In spite of themselves, Hugh and Caddie warm to Italy and to fair-minded Rob. Caddie relishes the La Scala opera and sumptuous meal to which Rob treats her, and Rob steadies Hugh with masculine advice after the lad has an unsettling sexual encounter. However, when Rob’s ten-year-old daughter, Pia, arrives at the villa from Rome at her father’s request, battle lines form. The three children join forces against Fanny and Rob, using contentiousness and a hunger strike to drive a wedge between them.

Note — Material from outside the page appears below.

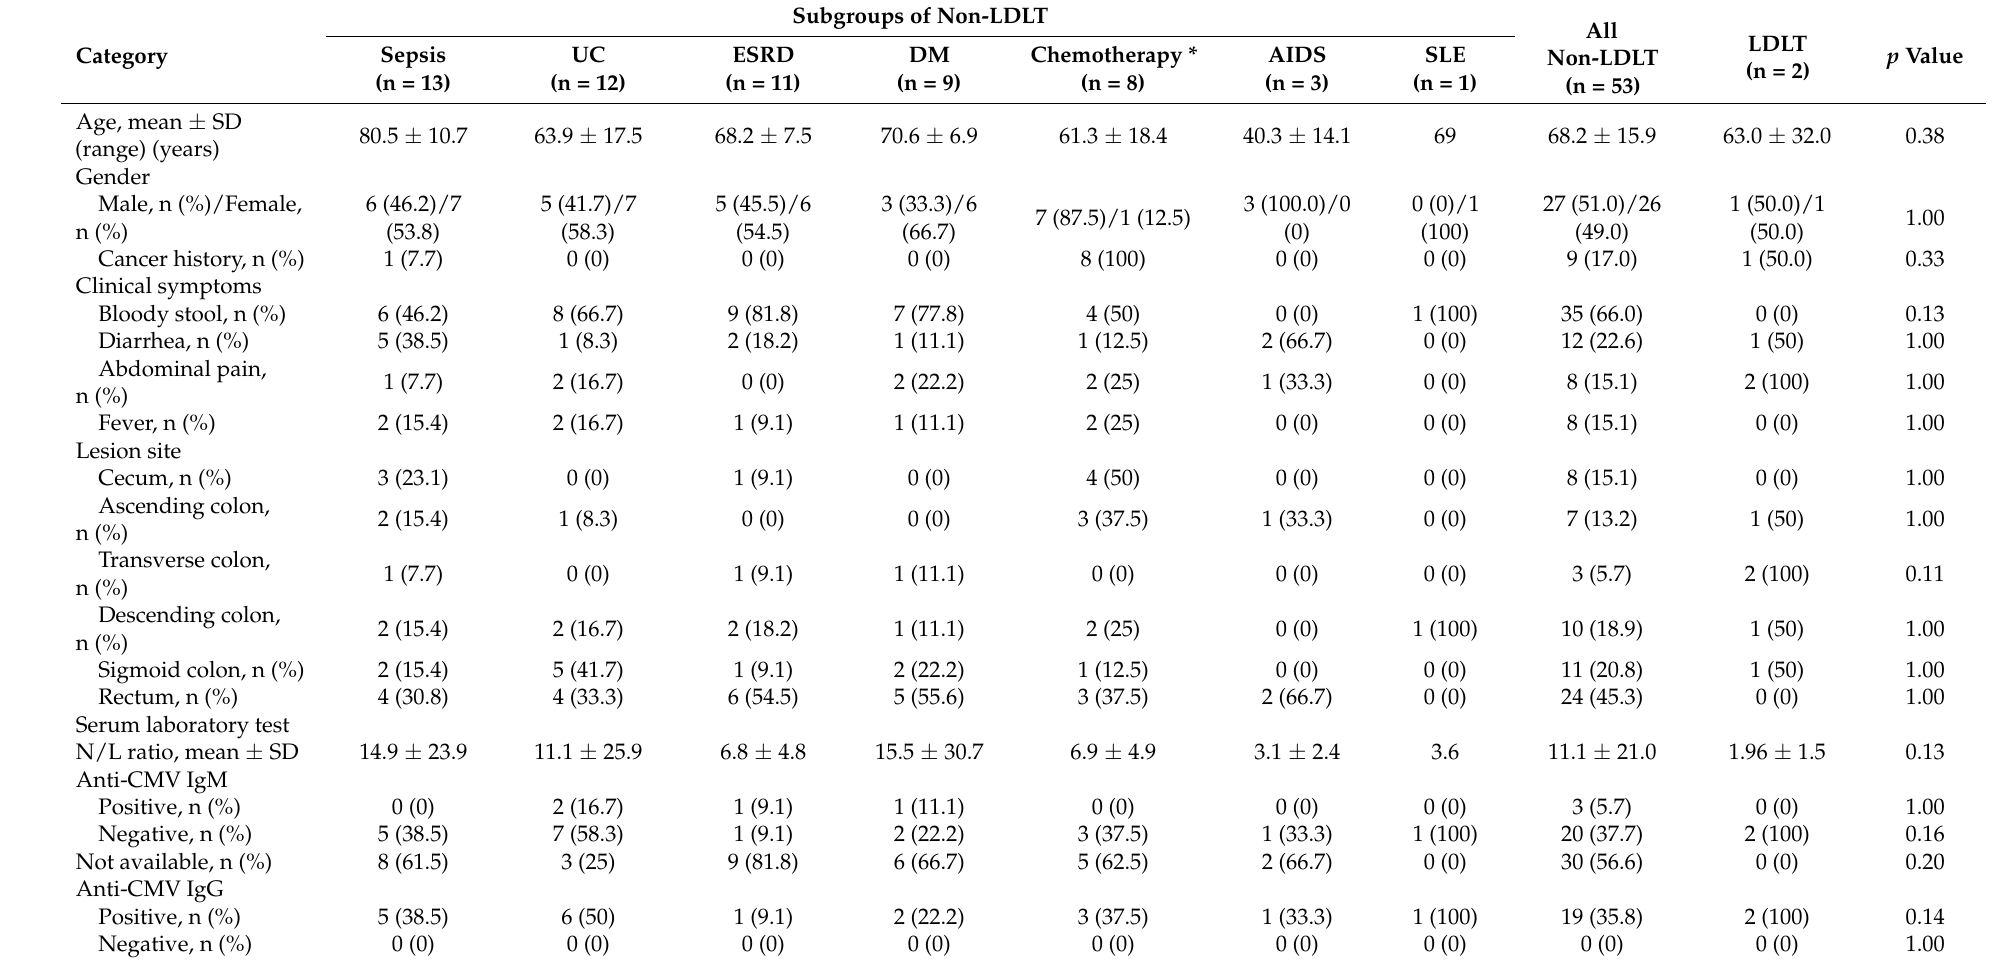
Table 3. Comparison of biopsy-proven CMV colitis patients with and without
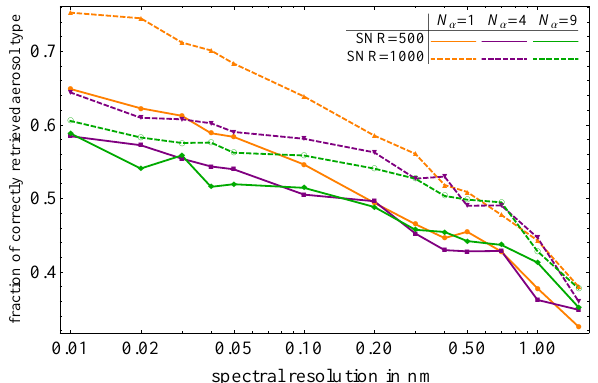
Figure 13. Fraction of correctly retrieved aerosol type with respect to spectral resolution, prescribed signal to noise ratio (solid/dashed lines), and surface inhomogeneity (orange, purple, and green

Fanny and Rob disagree over how to handle the hunger strike. The couple also is taxed by increasingly dangerous and public crises involving the children. Hugh runs away and then returns. Caddie, grasping at Catholic theology touted by convent-educated Pia, begs the village priest to make her mother a Catholic; Catholic mothers do not marry other people’s fathers when their husbands are alive. Caddie’s public tears turn Malcesine villagers against Rob and Fanny. Then, Caddie pummels Pia upon learning that the prim girl and Hugh have betrayed her, secretly eating during the strike and disregarding the purpose of the Italian journey, which had been financed by the sale of Caddie’s beloved pony. Finally, Hugh nearly drowns himself and Pia in a reckless boating accident.

Remembering the moral warnings of her deceased Aunt Isabel, Fanny convinces herself that Hugh’s brush with death is her own terrible punishment for doing wrong; that is, for attempting to build a separate, loving new life with Rob. Her well-worn bedside book, the Imitation of Christ, suggests that Fanny may have swept aside her long-standing religious convictions for love. In the end, Rob and Fanny give up the battle, parting ways by mutual, but brokenhearted, agreement. The novel closes with Fanny and her children exiting the villa gates, headed for the Milan airport and an uncertain future.

Bibliography

Chisholm, Anne. Rumer Godden: A Storyteller’s Life. New York: Greenwillow Books, 1999.

Head, Dominic, ed. The Cambridge Guide to Literature in English. 3d ed. Cambridge, England: Cambridge University Press, 2006.

Lassner, Phyllis. Colonial Strangers: Women Writing at the End of the British Empire. Piscataway, N.J.: Rutgers University Press, 2004.

Rosenthal, Lynne M. Rumer Godden Revisited. New York: Twayne, 1996.

Sage, Lorna. The Cambridge Guide to Women’s Writing in English. Cambridge, England: Cambridge University Press, 1999.